▸ **PROBLEMS**
(1) Translate this sentence from the text on the EU and corporate power into Spanish: "The EU single market only works if companies can compete fairly."
(2) From the rows, extract every line that contains the string "part". Case counts.

▸ **EXTRACT TO READ**
● ● ● ●
Devon dairy farm

Prosperity isn’t just about GDP – it’s about the balance of power between people and corporations, and our rights as citizens and workers. The EU ensures many benefits to us as individuals – employment rights like paid holiday and maternity leave – and also takes action on our behalf against corporations who seek to act uncompetitively and avoid paying tax. Our national prosperity relies on corporations paying their fair share of tax to fund our public services, and on fair business practices, ensuring smaller businesses can flourish – and this can only be achieved at an international level. Here in the South West, we also benefit particularly from the EU’s support for farming and rural development.

Controlling corporate power

With corporations operating across borders, and attempting to drive down wages and environmental protections in the process, it is clear that we need international cooperation to curtail their power. It is only possible to stand up to corporations at a trans-national level where they operate. So if we did not have the EU we would have to invent a body like it to resist corporate power.

Margrethe Vestager
Margrethe Vestager

The EU single market only works if companies can compete fairly. It is the job of Competition Commissioner Margrethe Vestager to make sure that companies do not operate as monopolies, keeping other companies out of the market, do not make unfair profits, and do not receive an unfair level of support from their national governments. She has shown that she takes this role very seriously. She has launched a range of investigations into corporations including Apple, Google, McDonalds, Facebook, Microsoft, Mitsubishi, Hitachi, Fiat and Starbucks. These have resulted in significant fines: Mitsubishi Electric Corp. and Hitachi Ltd. fined $150 million for fixing the prices of alternators and starters sold to car manufacturers in January 2016, while Fiat and Starbucks are both required to pay additional taxes of around €30 million.

As it turns out, one of the people labelled as a faceless, unelected bureaucrat is playing a leading role in challenging corporate power! [TODO: Link to video on this topic]

Our rights at work

Our rights at work – from paid holidays, to maternity pay and the right to strike – are guaranteed by our membership of the EU. It is the UK government that is seeking to restrict many of those rights, with legislation such as the (Anti-)Trade Union bill.
● ● ● ●
▸ **SOURCE DATA**

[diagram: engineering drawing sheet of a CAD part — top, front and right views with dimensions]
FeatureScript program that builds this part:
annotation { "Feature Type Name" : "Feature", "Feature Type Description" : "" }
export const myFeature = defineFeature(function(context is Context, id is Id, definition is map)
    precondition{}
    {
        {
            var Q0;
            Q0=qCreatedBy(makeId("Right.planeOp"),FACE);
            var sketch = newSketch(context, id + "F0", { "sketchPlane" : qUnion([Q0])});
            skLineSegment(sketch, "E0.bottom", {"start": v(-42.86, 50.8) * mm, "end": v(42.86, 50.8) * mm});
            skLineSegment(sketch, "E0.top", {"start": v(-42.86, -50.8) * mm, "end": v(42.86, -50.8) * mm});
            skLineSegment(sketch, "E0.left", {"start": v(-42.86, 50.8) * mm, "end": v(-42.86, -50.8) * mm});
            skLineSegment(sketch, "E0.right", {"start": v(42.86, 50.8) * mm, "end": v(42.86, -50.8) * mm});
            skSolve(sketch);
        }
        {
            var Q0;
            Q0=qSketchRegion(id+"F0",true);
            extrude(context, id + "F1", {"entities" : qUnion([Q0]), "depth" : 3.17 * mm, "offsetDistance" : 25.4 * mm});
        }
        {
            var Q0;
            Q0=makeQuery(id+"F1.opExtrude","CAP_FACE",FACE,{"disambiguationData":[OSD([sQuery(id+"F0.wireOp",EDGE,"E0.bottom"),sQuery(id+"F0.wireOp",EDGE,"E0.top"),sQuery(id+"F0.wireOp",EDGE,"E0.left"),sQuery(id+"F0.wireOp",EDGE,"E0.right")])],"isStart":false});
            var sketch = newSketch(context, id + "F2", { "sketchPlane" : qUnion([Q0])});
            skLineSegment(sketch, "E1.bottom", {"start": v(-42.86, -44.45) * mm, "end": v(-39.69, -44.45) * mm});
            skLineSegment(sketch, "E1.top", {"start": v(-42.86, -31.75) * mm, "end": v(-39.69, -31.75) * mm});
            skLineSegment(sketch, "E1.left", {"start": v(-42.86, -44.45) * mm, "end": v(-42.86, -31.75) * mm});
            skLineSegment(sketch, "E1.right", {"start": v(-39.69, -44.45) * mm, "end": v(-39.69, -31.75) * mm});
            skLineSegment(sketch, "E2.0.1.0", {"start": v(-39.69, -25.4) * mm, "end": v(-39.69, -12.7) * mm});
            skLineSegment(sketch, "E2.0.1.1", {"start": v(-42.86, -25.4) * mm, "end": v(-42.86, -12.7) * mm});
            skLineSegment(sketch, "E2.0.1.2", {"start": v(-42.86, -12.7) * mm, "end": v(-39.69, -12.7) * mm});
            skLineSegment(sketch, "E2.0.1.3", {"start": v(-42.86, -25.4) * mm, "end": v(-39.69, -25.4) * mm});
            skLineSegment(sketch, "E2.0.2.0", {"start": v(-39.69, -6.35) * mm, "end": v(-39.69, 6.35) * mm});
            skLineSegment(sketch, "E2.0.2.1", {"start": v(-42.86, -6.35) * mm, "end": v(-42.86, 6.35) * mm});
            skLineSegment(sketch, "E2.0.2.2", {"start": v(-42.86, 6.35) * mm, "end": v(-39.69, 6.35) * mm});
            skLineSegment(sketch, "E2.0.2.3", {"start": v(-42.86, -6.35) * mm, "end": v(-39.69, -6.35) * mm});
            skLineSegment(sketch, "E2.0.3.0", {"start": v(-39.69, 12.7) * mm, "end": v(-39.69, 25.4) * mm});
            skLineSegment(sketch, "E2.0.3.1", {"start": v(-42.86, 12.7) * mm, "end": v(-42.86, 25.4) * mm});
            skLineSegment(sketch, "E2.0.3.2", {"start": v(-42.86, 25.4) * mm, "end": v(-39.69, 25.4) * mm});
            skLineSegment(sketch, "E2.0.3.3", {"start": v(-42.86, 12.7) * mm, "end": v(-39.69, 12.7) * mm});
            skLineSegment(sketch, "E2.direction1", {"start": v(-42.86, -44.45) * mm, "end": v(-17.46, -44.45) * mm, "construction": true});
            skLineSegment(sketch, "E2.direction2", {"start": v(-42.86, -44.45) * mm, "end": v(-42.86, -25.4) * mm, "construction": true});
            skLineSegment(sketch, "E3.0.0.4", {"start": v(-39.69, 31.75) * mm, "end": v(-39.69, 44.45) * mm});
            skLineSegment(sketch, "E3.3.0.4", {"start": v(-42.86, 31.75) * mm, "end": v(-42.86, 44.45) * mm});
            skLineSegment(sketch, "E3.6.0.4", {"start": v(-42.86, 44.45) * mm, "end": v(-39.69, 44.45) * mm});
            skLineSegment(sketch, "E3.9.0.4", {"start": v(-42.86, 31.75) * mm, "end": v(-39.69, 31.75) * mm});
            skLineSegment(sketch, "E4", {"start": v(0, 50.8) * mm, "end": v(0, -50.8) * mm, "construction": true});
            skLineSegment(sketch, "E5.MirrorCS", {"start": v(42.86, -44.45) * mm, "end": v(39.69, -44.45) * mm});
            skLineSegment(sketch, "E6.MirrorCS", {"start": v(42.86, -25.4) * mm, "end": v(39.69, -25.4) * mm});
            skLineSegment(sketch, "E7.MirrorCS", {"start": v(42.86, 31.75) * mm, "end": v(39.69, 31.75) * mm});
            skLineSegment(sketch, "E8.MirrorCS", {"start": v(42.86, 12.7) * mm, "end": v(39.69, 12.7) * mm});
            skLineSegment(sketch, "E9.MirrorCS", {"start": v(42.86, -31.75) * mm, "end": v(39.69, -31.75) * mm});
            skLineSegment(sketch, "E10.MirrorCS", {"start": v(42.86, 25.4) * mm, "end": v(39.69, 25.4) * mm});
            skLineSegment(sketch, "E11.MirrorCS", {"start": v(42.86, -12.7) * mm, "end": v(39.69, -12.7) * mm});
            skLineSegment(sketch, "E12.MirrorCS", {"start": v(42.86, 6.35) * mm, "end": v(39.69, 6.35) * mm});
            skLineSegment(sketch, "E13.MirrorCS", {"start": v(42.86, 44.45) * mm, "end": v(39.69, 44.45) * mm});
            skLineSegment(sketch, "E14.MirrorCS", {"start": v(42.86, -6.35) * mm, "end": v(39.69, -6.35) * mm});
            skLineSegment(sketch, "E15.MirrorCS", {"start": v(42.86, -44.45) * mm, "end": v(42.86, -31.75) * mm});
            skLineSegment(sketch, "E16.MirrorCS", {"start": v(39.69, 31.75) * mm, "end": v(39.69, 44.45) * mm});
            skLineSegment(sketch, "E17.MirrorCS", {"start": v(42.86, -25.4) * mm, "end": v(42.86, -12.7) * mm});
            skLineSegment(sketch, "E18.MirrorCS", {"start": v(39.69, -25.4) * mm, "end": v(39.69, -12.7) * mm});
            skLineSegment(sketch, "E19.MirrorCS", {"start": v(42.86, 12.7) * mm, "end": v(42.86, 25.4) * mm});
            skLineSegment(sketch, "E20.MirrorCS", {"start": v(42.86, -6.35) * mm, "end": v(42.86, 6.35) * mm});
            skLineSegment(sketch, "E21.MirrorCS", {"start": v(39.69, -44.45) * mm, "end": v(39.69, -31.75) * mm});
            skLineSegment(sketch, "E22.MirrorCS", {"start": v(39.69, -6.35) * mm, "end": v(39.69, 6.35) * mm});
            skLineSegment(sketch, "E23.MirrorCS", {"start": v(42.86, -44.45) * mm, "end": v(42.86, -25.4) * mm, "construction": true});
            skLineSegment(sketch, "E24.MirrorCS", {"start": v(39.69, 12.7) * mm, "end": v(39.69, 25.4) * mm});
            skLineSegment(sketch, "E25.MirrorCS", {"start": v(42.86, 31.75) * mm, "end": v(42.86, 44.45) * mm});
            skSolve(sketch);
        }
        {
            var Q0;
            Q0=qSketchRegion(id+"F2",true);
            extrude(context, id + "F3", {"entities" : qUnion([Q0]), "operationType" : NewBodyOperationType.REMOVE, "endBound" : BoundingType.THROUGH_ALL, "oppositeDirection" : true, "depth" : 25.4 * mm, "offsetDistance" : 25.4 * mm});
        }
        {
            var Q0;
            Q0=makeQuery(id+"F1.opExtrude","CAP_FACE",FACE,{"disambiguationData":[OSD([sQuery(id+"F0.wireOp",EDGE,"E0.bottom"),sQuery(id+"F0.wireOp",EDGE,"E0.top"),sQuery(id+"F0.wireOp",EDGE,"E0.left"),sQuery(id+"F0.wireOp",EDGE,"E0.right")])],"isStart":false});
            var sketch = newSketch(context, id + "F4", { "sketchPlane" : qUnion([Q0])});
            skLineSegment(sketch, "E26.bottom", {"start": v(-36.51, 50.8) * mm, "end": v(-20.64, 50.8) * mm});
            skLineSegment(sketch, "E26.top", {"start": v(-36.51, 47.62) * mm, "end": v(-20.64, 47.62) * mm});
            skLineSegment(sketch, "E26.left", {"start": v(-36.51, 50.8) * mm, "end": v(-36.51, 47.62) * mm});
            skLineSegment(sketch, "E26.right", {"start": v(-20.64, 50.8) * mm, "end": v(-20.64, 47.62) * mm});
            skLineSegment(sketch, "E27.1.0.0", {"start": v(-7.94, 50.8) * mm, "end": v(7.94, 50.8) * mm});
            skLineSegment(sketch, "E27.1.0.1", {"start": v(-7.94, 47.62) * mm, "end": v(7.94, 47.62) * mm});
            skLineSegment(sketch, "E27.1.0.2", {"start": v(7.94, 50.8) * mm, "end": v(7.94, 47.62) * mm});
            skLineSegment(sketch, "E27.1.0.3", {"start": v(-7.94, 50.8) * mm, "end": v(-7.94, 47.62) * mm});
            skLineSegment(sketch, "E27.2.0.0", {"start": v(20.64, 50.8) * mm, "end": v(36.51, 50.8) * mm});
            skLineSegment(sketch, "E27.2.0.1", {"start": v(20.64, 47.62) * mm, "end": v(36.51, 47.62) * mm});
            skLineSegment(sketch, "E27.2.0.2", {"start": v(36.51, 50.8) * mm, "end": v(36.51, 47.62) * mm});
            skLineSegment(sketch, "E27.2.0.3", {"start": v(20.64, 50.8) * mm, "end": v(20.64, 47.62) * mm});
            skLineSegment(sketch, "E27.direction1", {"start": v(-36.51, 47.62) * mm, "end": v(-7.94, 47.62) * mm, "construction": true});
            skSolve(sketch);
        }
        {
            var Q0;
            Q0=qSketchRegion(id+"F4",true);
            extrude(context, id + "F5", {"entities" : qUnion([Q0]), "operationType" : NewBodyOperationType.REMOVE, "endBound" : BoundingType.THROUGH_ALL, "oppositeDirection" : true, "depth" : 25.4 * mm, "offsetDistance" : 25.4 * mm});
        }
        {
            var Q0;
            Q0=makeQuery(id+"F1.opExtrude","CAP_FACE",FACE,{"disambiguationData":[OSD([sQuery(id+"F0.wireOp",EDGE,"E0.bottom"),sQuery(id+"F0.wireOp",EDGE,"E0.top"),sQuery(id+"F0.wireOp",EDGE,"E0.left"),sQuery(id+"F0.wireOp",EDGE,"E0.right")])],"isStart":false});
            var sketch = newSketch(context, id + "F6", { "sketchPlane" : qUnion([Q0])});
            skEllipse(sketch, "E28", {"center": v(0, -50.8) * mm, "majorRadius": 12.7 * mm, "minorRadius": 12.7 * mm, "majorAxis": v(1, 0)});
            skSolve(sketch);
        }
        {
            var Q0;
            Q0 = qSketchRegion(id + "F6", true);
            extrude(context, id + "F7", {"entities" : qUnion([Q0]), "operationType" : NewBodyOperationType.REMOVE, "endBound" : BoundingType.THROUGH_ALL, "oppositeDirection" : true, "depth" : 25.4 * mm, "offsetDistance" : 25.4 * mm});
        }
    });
● ● ● ●
▸ **PER-TASK ANSWERS**
(1) El mercado único de la UE solo funciona si las empresas pueden competir de manera justa.

(2)
[diagram: engineering drawing sheet of a CAD part — top, front and right views with dimensions]
FeatureScript program that builds this part:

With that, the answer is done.